Thursday, January 03, 2013

What happens to those naked scanner images of air passengers

A story posted on the Daily Mail site just before Christmas - the headline "Revealed: How TSA agents 'laugh at travelers' naked scanner images in backrooms while flirting with each other" reveals it is aimed firmly at the US market - takes us to a post on Taking Sense Away.

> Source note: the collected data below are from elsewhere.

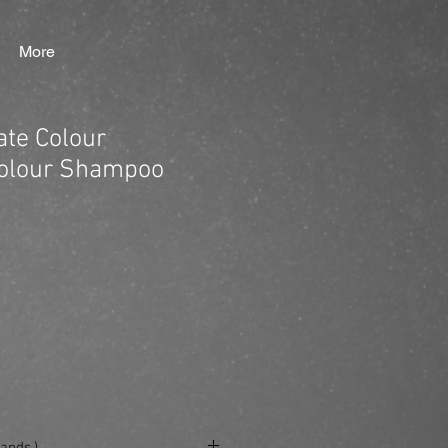
More
ate Colour
Colour Shampoo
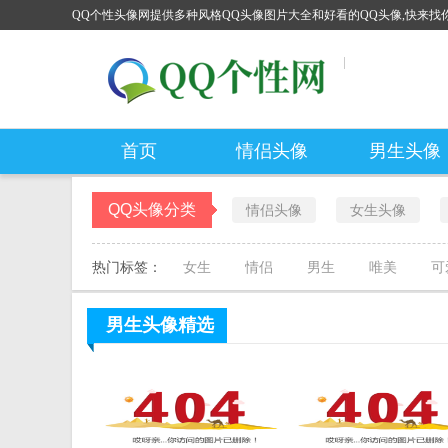
QQ个性头像网提供多种风格QQ头像图片大全和好看的QQ头像,快来找你
首页
情侣头像
男生头像
QQ头像分类
情侣头像
女生头像
热门标签：
女生
情侣
男生
唯美
可
男生头像
精选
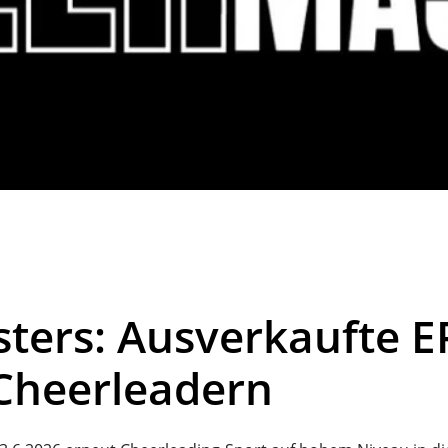
rs: Ausverkaufte EP
Cheerleadern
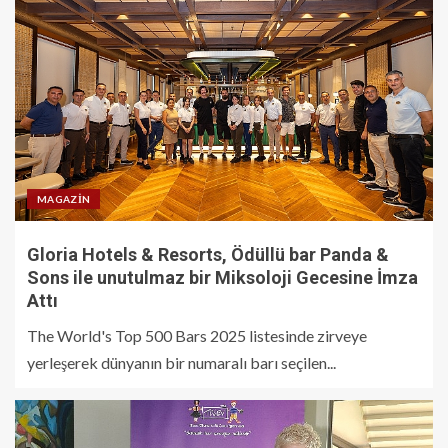
MAGAZIN
Gloria Hotels & Resorts, Ödüllü bar Panda &
Sons ile unutulmaz bir Miksoloji Gecesine İmza
Attı
The World's Top 500 Bars 2025 listesinde zirveye
yerleşerek dünyanın bir numaralı barı seçilen...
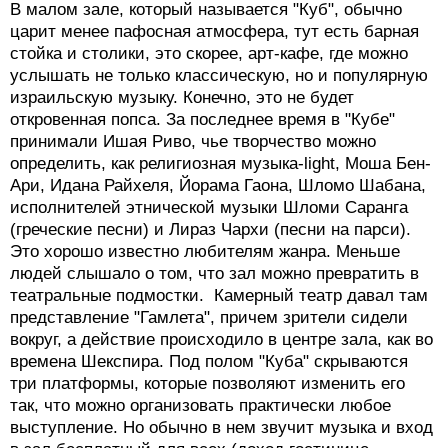
В малом зале, который называется "Куб", обычно
царит менее пафосная атмосфера, тут есть барная
стойка и столики, это скорее, арт-кафе, где можно
услышать не только классическую, но и популярную
израильскую музыку. Конечно, это не будет
откровенная попса. За последнее время в "Кубе"
принимали Ишая Риво, чье творчество можно
определить, как религиозная музыка-light, Моша Бен-
Ари, Идана Райхеля, Йорама Гаона, Шломо Шабана,
исполнителей этнической музыки Шломи Саранга
(греческие песни) и Лираз Чархи (песни на парси).
Это хорошо известно любителям жанра. Меньше
людей слышало о том, что зал можно превратить в
театральные подмостки. Камерный театр давал там
представление "Гамлета", причем зрители сидели
вокруг, а действие происходило в центре зала, как во
времена Шекспира. Под полом "Куба" скрываются
три платформы, которые позволяют изменить его
так, что можно организовать практически любое
выступление. Но обычно в нем звучит музыка и вход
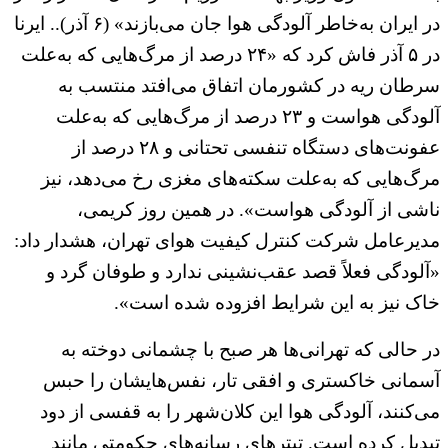
در ایران به‌خاطر آلودگی هوا جان می‌بازند» (۶ آذر).. ایرنا
در ۵ آذر فاش کرد که «۲۴ درصد از مرگ‌هایی که به‌علت
سرطان ریه در کشورمان اتفاق می‌افتد منتسب به
آلودگی هواست و ۲۳ درصد از مرگ‌هایی که به‌علت
عفونت‌های دستگاه تنفسی تحتانی و ۲۸ درصد از
مرگ‌هایی که به‌علت سکته‌های مغزی رخ می‌دهد، نیز
ناشی از آلودگی هواست». در همین روز کریمی،
مدیرعامل شرکت کنترل کیفیت هوای تهران، هشدار داد:
«آلودگی فعلاً قصد عقب‌نشینی ندارد و طوفان گرد و
خاک نیز به این شرایط افزوده شده است».
در حالی که تهرانی‌ها هر صبح با چشمانی دوخته به
آسمانی خاکستری و افقی تار، نفس‌هایشان را حبس
می‌کنند، آلودگی هوا این کلان‌شهر را به قفسی از دود
تبدیل کرده است. تیترهای رسانه‌های حکومتی مانند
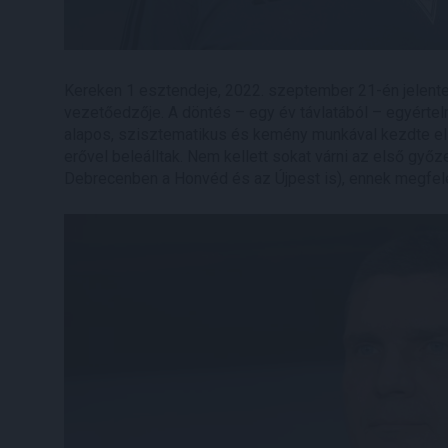
Kereken 1 esztendeje, 2022. szeptember 21-én jelentett
vezetőedzője. A döntés – egy év távlatából – egyérte
alapos, szisztematikus és kemény munkával kezdte el é
erővel beleálltak. Nem kellett sokat várni az első győ
Debrecenben a Honvéd és az Újpest is), ennek megfelel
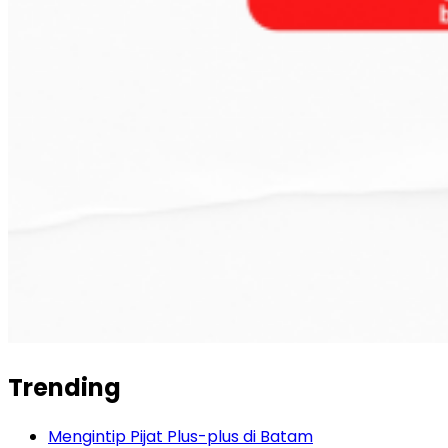
Trending
Mengintip Pijat Plus-plus di Batam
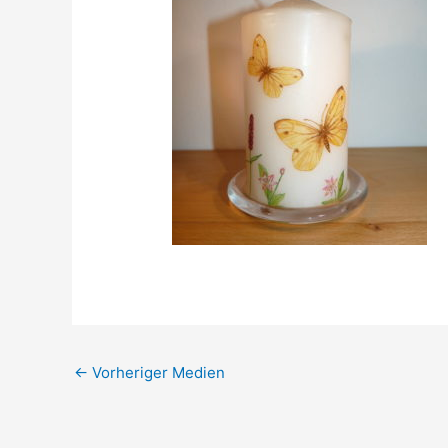
←
Vorheriger Medien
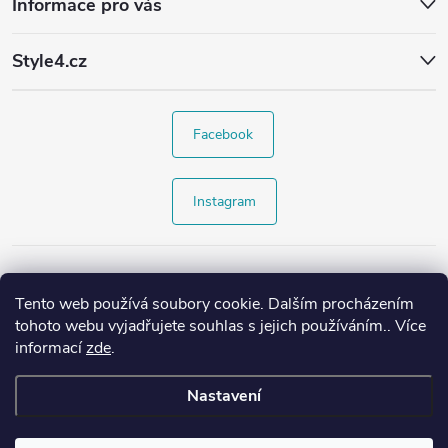
Informace pro vás
Style4.cz
Facebook
Instagram
Tento web používá soubory cookie. Dalším procházením
tohoto webu vyjadřujete souhlas s jejich používáním.. Více
informací
zde
.
Nastavení
Copyright 2026
Style4.cz
. Všechna práva vyhrazena.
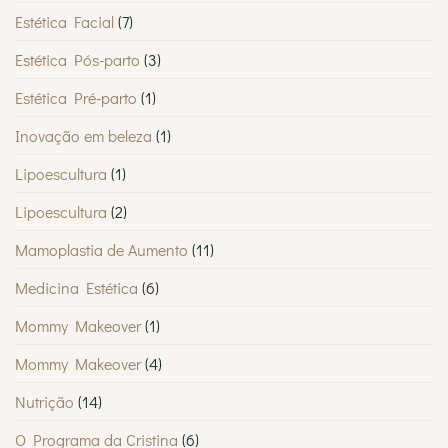
Estética Facial
(7)
Estética Pós-parto
(3)
Estética Pré-parto
(1)
Inovação em beleza
(1)
Lipoescultura
(1)
Lipoescultura
(2)
Mamoplastia de Aumento
(11)
Medicina Estética
(6)
Mommy Makeover
(1)
Mommy Makeover
(4)
Nutrição
(14)
O Programa da Cristina
(6)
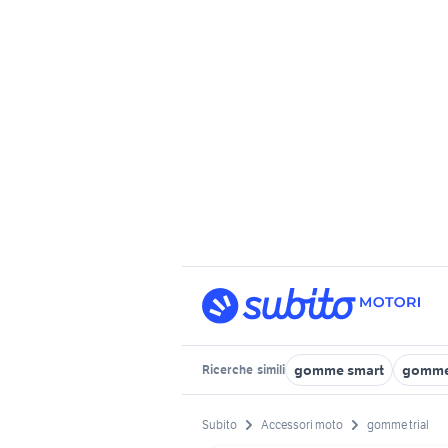
gomme smart
gomme 
Ricerche
simili
Subito
Accessori moto
gomme trial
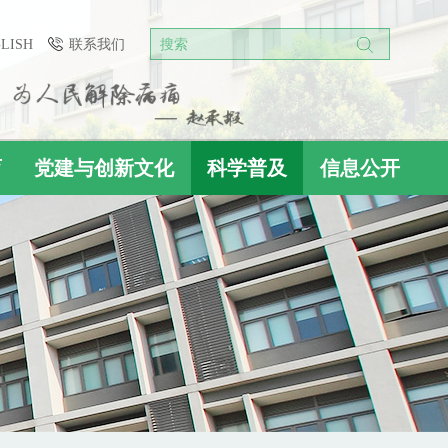
GLISH
联系我们
搜索
育
党建与创新文化
科学普及
信息公开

This appears to be an anonymous blog written by someone who used to work for the US Transpiration Security Administration.

A reader had asked:
“Tell us, please, what really happens in that private room and why the TSA does not want it seen in public nor recorded.”
And the blog replied:
Personally, in the I.O. room, I witnessed light sexual play among officers, a lot of e-cigarette vaping, and a whole lot of officers laughing and clowning in regard to some of your nude images, dear passengers. Things like this are what happen (at the very least) when you put people who are often fresh out of high school or a GED program (although there are actually a few TSA screeners with PhDs, which I guess is sad on so, so many levels) with minimal training and even less professionalism, into the position of being in charge of analyzing nude images of people in a hermetically sealed room.
More damningly, he goes on to say:
The most ridiculous thing is that these I.O. rooms even exist, to begin with. The backscatter machines are useless, as I and many, many others have previously pointed out. They should never have been put into use to begin with; TSA officers should never have been viewing nude, radiation-rendered images of passengers in those private rooms, period. That’s why there are federal lawsuits pending against TSA (Ralph Nader, Bruce Schneier, et al) and why TSA is trying to backpedal and sweep the radiation scanners under the rug away from oversight committees and the public at large, as quickly as possible, right now. The entire thing was, as usual, a hare-brained, tax payer money-wasting, disaster of an idea.